PROVIDED TEXT —
PalmOne's Smart Bet
The pioneer of the PDA has bounced back thanks to the success of its Treo smartphone. But is there enough growth ahead for investors who buy the stock now?
By Paul R. La Monica

(MONEY Magazine) – WHY IT'S HOT

Personal digital assistants are no longer the cool gadget du jour. According to tech research firm IDC, handheld sales in the second quarter of 2004 dipped 1% from a year earlier. Big players, including Sony, have recently decided to get out of the business in the U.S. So how is it that shares of PDA maker palmOne (PLMO) are up nearly 150% in 2004? Because the company isn't just in the PDA business anymore.

PalmOne, which was created from the 2003 merger of Palm and its former nemesis Handspring, has found a way to successfully capitalize on the next big thing in consumer electronics: the smartphone. Thanks in large part to the popularity of its Treo 600, a combination phone/messaging device/Web browser, palmOne's revenues in the first quarter of fiscal 2005 surged 62% from a year earlier. The company reported a profit of 38¢ a share, compared with a loss of 57¢ a share in the same period last year.

Wall Street pros who had doubted palmOne's ability to catch the smartphone wave have now been won over. According to Thomson First Call, at the beginning of 2004, analysts were predicting a loss of 3¢ a share in fiscal 2005 (which ends next May). Now analysts are forecasting a profit of $1.76. "There has been a positive transformation from the slower-growth, lower-margin handheld business to the faster-growth, higher-margin smartphone business," says Christopher Versace, an analyst with Friedman Billings Ramsey.

RECORD EXTRACTS —
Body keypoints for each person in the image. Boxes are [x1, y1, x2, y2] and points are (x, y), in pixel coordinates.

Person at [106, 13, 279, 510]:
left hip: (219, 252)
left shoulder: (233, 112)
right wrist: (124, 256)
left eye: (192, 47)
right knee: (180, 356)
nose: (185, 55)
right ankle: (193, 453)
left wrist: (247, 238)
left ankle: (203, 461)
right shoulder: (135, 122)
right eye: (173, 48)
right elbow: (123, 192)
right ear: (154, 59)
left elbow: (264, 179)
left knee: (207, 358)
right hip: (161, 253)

* * *

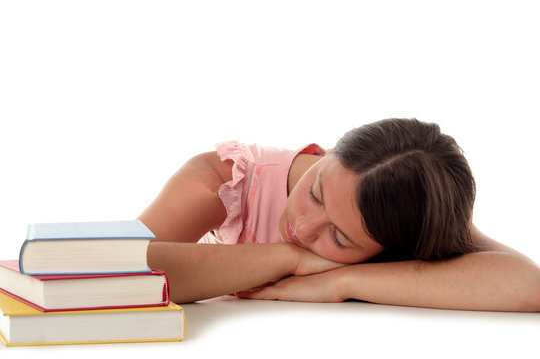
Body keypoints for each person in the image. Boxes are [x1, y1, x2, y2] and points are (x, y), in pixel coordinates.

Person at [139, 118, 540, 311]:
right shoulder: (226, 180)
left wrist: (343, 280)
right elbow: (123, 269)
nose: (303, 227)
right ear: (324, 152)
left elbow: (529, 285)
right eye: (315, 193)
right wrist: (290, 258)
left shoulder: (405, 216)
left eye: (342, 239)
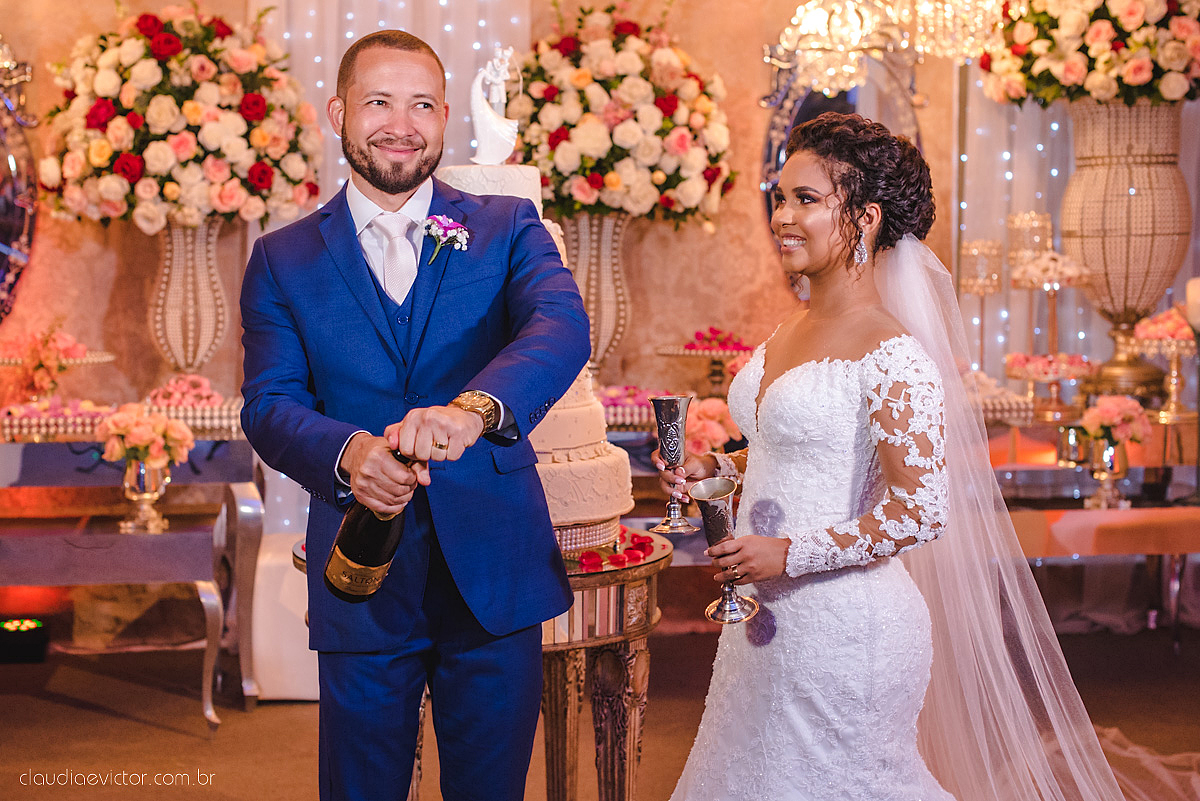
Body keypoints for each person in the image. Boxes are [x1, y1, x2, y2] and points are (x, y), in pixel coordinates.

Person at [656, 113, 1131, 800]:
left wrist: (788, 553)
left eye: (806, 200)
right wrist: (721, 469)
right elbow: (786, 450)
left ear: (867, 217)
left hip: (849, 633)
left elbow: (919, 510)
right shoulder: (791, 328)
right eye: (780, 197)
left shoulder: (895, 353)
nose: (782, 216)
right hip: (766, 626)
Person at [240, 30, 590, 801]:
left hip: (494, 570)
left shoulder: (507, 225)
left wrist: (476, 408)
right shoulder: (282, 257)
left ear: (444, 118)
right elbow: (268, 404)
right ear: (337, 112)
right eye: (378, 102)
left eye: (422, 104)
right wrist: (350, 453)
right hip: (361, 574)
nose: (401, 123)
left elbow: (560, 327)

==

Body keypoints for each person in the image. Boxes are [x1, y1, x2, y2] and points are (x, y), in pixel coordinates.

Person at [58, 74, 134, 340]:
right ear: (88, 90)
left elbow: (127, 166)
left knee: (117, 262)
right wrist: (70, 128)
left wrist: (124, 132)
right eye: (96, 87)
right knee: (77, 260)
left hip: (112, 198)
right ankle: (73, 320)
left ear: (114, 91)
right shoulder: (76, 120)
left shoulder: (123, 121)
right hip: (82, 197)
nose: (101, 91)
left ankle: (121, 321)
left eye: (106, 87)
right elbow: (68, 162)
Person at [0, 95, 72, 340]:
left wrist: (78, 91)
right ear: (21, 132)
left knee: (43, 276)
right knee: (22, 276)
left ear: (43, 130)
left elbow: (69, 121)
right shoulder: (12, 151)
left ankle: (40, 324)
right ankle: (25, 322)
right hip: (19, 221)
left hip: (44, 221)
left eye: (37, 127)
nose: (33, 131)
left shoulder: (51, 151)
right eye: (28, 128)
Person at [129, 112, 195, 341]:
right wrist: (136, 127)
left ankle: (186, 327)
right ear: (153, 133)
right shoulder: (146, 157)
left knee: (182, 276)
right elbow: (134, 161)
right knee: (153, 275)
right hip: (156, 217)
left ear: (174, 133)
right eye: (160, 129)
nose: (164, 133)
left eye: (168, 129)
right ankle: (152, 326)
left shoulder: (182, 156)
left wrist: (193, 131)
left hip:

APPLY WHAT YOU READ —
• A. According to the palmOne article, what share price gain had palmOne (PLMO) posted in 2004?
• B. In the palmOne article, begin at the words "(MONEY Magazine) –" and stop after "PDA business anymore.". Reproduce that passage word for word.

EXERCISE SOLUTIONS —
• A. Its shares were up nearly 150% in 2004.

• B.
(MONEY Magazine) – WHY IT'S HOT

Personal digital assistants are no longer the cool gadget du jour. According to tech research firm IDC, handheld sales in the second quarter of 2004 dipped 1% from a year earlier. Big players, including Sony, have recently decided to get out of the business in the U.S. So how is it that shares of PDA maker palmOne (PLMO) are up nearly 150% in 2004? Because the company isn't just in the PDA business anymore.